**Work task:** Restate the whole of the data below word for word, skipping the images.

**Source material:**

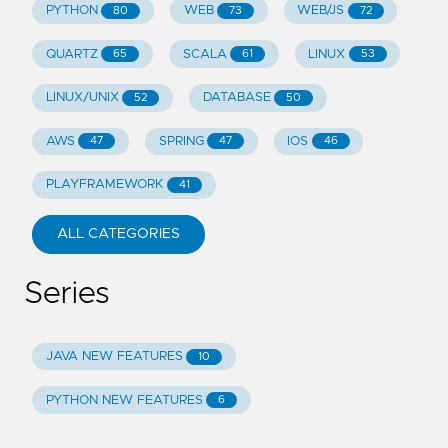
PYTHON
WEB
WEB/JS
80
73
72
QUARTZ
SCALA
LINUX
65
61
53
LINUX/UNIX
DATABASE
52
50
AWS
SPRING
IOS
47
47
46
PLAYFRAMEWORK
41
ALL CATEGORIES
Series
JAVA NEW FEATURES
10
PYTHON NEW FEATURES
6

**Response:**
PYTHON
WEB
WEB/JS
80
73
72
QUARTZ
SCALA
LINUX
65
61
53
LINUX/UNIX
DATABASE
52
50
AWS
SPRING
IOS
47
47
46
PLAYFRAMEWORK
41
ALL CATEGORIES
Series
JAVA NEW FEATURES
10
PYTHON NEW FEATURES
6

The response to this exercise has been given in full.